Robert Griffith | 14 November 2023
Robert Griffith
14 November 2023

 

Ghandi was surely one of the greatest moral leaders of the modern times. He was once asked what he thought about Western Civilisation. His critique included an observation about our selfishness and materialism.

Ghandi’s life was a life of compassion which was built on self-sacrifice. If Jesus could tell a story about a Samaritan as an example of exemplary morality, then I feel quite comfortable telling a story about a compassionate Hindu.

The story is told that one day Ghandi was boarding a train when his shoe fell off his foot into the gap between the train and the platform. And so what did he do? He took off his other shoe and threw it down beside the first shoe. His fellow travellers were puzzled, and so Ghandi explained to them that a poor person who finds a single shoe is no better off – what’s really helpful is finding a pair.

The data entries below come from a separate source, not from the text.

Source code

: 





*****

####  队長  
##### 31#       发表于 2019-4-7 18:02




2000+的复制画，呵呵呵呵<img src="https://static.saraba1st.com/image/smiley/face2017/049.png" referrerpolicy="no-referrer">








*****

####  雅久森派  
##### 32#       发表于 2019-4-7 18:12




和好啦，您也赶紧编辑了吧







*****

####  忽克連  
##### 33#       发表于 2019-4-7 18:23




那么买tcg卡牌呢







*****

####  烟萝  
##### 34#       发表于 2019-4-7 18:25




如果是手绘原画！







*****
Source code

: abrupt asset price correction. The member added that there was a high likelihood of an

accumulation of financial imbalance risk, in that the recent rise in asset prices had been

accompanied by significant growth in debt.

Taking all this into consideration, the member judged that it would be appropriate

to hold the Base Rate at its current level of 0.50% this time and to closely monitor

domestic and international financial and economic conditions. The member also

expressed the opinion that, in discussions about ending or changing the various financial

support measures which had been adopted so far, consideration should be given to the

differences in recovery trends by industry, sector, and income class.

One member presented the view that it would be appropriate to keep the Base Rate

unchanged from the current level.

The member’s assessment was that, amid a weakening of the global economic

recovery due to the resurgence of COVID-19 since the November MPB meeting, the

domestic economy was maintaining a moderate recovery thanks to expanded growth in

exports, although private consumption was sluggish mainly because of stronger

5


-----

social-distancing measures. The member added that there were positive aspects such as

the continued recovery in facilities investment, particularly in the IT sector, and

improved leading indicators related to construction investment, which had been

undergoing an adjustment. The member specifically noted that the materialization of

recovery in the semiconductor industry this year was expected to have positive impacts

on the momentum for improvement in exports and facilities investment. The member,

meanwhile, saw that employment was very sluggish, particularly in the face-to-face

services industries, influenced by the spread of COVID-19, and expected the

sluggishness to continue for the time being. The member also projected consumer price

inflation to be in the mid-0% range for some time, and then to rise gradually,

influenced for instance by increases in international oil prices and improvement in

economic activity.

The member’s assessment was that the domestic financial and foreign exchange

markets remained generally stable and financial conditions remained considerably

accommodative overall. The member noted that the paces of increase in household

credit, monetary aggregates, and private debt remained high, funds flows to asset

Ghandi renamed the untouchables in India, calling them ‘Children of God.’ He honoured lepers, women, and the poor in a country where they were sorely oppressed. Through his moral leadership he won freedom for his nation, and today he is revered by a billion people. Surely, here is a person who should have been a Christian!

What many people don’t know is that Ghandi for a period very seriously considered becoming a Christian. He studied the gospels intensely, and it is reported that he even sold Christian Bibles for a time.

In this period, while he was intensely studying the gospel in South Africa, Ghandi heard about a small Christian church in his area, and he decided to attend the church service. But when he arrived, he was stopped at the door by the English elder on duty, who said to him,

“Where do you think you’re going, kaffir?” (Kaffir is a term of racial abuse for dark-skinned people in South Africa.)

Gandhi replied, “I’d like to attend worship here.” Then church elder said to him,

“There’s no room for kaffirs in this church. Get out of here or I’ll have my assistants throw you down the steps.”

Many years later, the missionary Stanley Jones asked Ghandi why he had not become a Christian. Ghandi replied, “I like your Christ … I do not like your Christians. They are so unlike your Christ.”

It is a true curse upon this world and our society today that all too often Christians have thought that being a Christian is all about working at becoming more outwardly righteous, and more religious. The true change that God wants to see in us is that we should become agents of His mercy and grace. We are called to not only know the gospel, but to live the gospel.